**EXERCISE REQUIREMENTS:** Which lines below contain "tail"? Copy every one of them.

------ GIVEN DATA

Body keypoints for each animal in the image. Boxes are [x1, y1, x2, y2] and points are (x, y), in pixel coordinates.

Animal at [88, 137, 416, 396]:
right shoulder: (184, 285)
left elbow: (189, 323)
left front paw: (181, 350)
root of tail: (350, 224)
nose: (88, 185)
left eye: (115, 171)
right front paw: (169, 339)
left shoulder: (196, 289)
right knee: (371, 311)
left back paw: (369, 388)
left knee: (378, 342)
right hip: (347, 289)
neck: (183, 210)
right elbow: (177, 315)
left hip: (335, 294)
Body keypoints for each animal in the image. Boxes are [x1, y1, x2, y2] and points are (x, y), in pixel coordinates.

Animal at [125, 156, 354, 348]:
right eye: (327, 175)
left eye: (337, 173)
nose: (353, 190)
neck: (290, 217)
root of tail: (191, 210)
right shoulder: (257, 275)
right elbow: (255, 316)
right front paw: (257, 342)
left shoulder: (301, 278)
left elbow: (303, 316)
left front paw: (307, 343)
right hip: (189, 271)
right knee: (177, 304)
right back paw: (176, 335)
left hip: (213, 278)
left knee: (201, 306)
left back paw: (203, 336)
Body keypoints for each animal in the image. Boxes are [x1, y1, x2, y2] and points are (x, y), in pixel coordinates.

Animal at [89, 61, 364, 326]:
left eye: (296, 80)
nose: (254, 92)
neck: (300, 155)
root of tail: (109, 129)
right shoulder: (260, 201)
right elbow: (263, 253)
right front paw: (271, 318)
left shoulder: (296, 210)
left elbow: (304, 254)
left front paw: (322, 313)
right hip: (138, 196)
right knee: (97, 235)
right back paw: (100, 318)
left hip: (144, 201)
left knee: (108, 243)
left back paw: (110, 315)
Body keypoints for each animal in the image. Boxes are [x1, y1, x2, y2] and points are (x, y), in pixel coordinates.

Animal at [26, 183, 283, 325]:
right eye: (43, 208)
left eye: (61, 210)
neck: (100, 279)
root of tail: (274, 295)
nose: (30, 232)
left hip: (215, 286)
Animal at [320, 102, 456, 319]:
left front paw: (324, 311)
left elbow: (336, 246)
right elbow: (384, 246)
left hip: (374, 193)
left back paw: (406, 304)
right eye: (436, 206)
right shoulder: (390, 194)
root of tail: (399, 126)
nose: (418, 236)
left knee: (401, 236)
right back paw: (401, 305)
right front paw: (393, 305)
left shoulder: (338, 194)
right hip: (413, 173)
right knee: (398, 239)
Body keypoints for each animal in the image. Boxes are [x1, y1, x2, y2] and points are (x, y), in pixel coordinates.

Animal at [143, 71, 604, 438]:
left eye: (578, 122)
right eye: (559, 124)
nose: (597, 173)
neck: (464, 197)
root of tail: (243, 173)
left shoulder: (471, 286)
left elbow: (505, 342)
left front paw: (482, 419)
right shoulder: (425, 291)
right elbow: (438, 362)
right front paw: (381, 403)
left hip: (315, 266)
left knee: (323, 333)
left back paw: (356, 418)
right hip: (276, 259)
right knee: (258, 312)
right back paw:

------------
------ GIVEN DATA

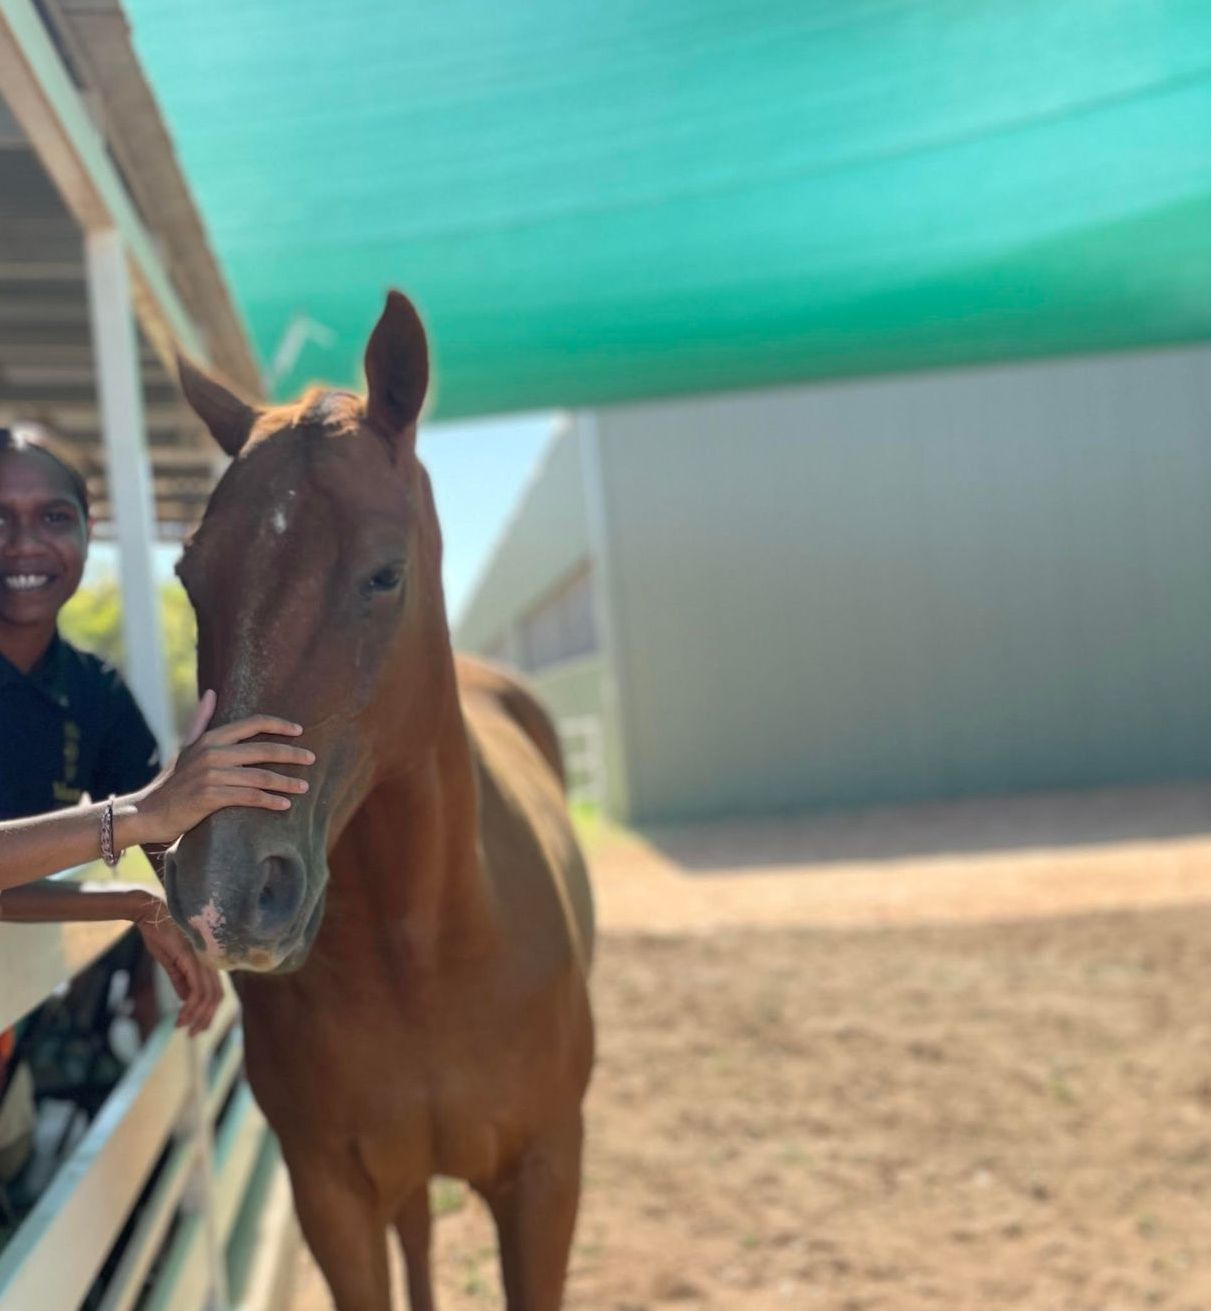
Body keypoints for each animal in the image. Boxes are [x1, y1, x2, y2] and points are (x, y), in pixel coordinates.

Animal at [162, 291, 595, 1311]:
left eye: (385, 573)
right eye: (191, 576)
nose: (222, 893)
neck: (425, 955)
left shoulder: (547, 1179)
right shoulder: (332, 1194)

------------
------ GIVEN DATA

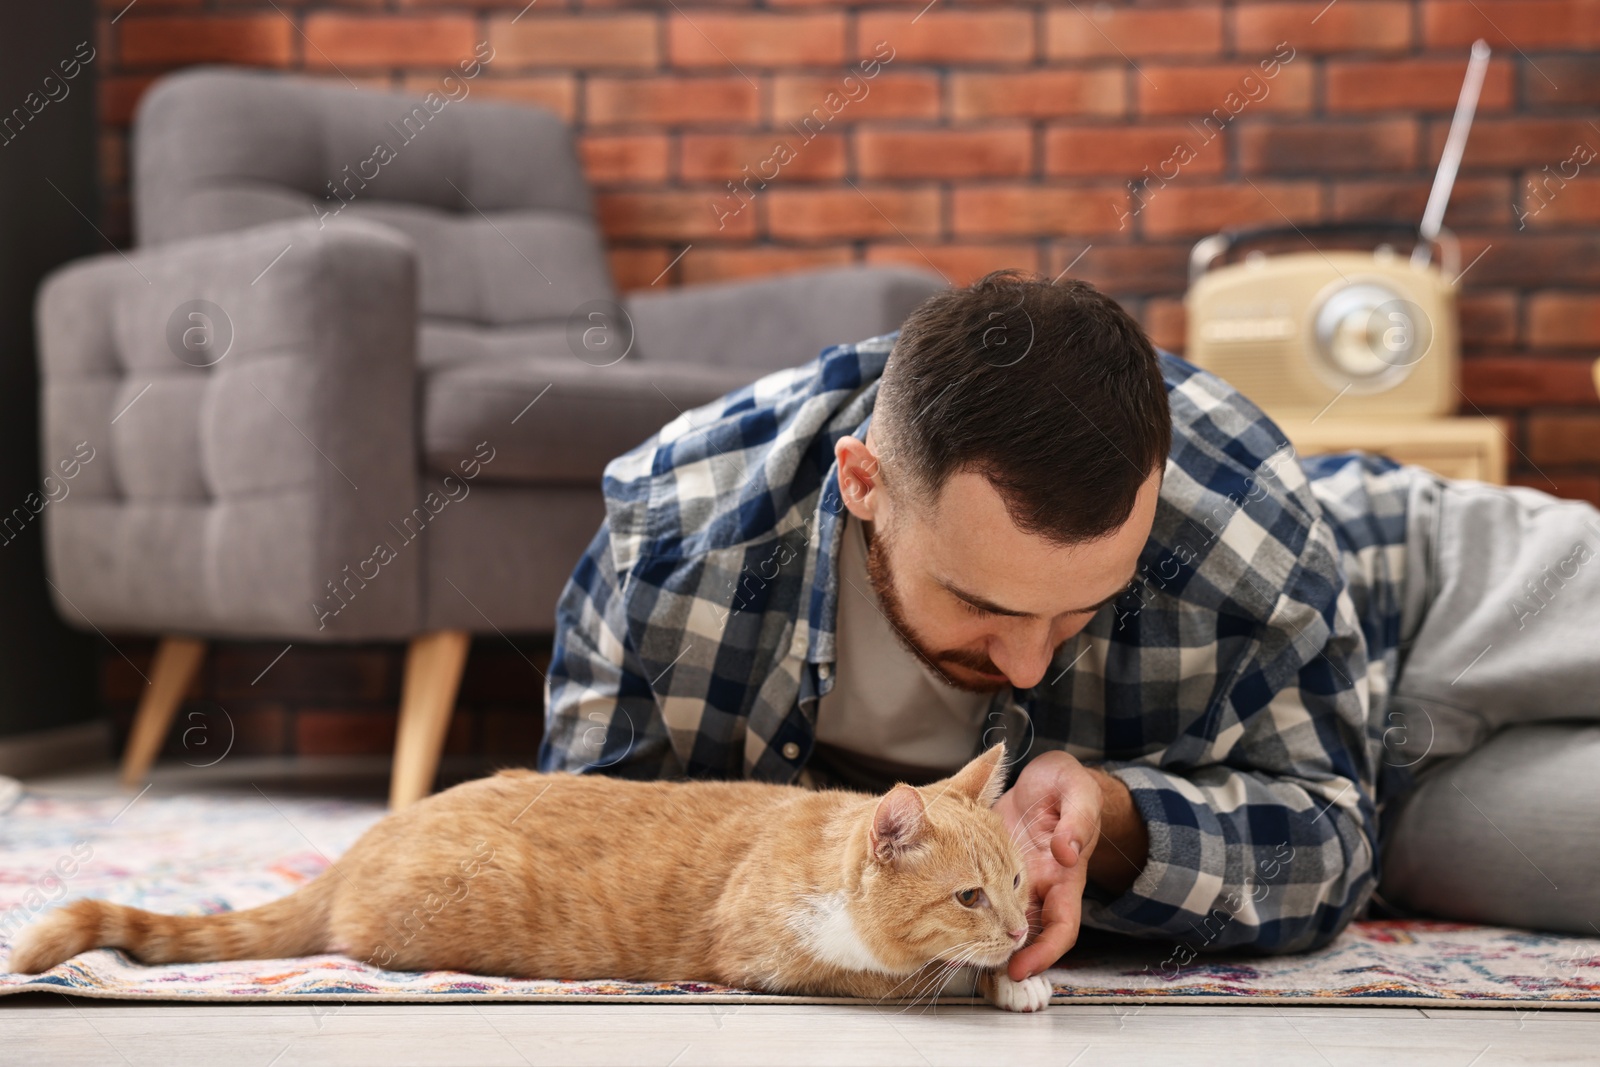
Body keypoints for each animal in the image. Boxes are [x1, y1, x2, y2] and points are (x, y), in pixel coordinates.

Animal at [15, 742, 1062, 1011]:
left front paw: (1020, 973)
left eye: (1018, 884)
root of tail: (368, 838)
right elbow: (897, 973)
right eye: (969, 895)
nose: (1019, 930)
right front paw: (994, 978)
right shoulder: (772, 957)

------------

**SOLUTION TO THIS TASK:**
root of tail: (350, 224)
root of tail: (191, 210)
root of tail: (109, 129)
root of tail: (274, 295)
root of tail: (399, 126)
root of tail: (243, 173)
root of tail: (368, 838)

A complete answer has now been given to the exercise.